From: herb fawcett <herbgosia@-----.net>
Subj: Re: [DR-L] RE: Ray Still/Heinz Holliger... Favorites?
Date: Fri, 03 Feb 2006 20:02:17 -0500

Geoff.
To address your first paragraph:
Just because it is a band instrument doesn't mean it has to sound like one!
In the great years of the New York Wind Quintet, Garfield has told me they
spent a great deal of time trying to determine how NOT to sound like the
stereotypical wind quintet. John Barrows, their hornist, did a statistical
analysis of the difficult pairings, and intonation problems and other things
that didn't work well. He wrote a book of exercises (that should sell well)
which they worked on at every rehearsal session. It was in fact at one of
those sessions that Sam Barber decided to write the Summer Music. The
apocryphal story goes: Sam heard all the very difficult things to do in
quintet and then wrote Summer Music to include all of them. Ha Ha.
I detest wind quintets, and prefer to play in groups which have some
pairings in them. Ours is a not a string quartet where the sounds are all
complementary. It is a gathering of iconoclasts who have to learn to "get
along" sonically.
I spent a lot of time in conservatory learning how NOT to play all picky and
nasal just because it was easier on the instrument. How dry is a bassoon! So
if we try to make a sound like a pizzicato, we have no resonance like a
cello to rely on; maybe we should be playing a tongued legato. After all
staccato doesn't mean ugly and nasty (quack), it just means separated. Any
effort to make a musical instrument out of a band instrument is quite
commendable. (My apologies to colleagues in the UK where bands are still
considered music.) If our attempt to sound beautiful instead of tweet-tweet,
and toot is what Europeans dislike about American wind playing, I am
delighted. We are doing our job better than I realized.
Best,
Herb

On 2/3/06 2:07 PM, "Geoff Pearce" <oboist2@-----.au> wrote:

> Interestingly enough, a lot of Non-US players dont warm to the American
> sound because they find it too dark and unwieldy from a moderate distance -
> Up close and in chamber music, I have frequently heard the adjective
> frying bacon" been expressed to descibe the buzzy sound one can often hear,
> which is not evident from a distance but is frequently up close. Many
> non-US players I think also have an issue that many US schooled players tend
> to smooth out detached lines and make the tongue strokes longer and this
> renders such passages "tongued" legato.

**TO DO:**
(a) In the email, who does the writer say decided to write the Summer Music at one of the New York Wind Quintet's rehearsal sessions?
(b) Reproduce a passage from the email, starting at the words "To address your" and stopping after "should sell well)".

Dataset entries
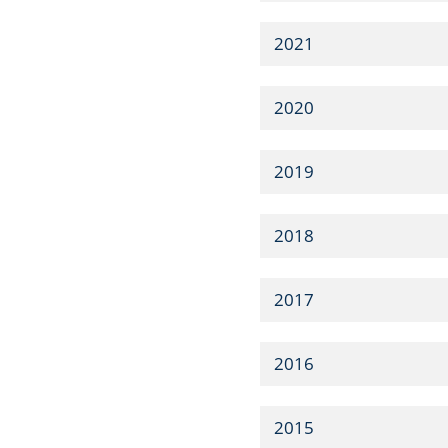
2021
2020
2019
2018
2017
2016
2015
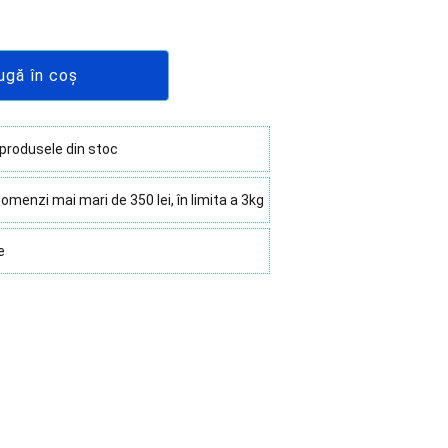
ugă în coș
 produsele din stoc
omenzi mai mari de 350 lei, în limita a 3kg
e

**EXPECTED OUTPUTS:**
(a) Sam Barber

(b)
To address your first paragraph:
Just because it is a band instrument doesn't mean it has to sound like one!
In the great years of the New York Wind Quintet, Garfield has told me they
spent a great deal of time trying to determine how NOT to sound like the
stereotypical wind quintet. John Barrows, their hornist, did a statistical
analysis of the difficult pairings, and intonation problems and other things
that didn't work well. He wrote a book of exercises (that should sell well)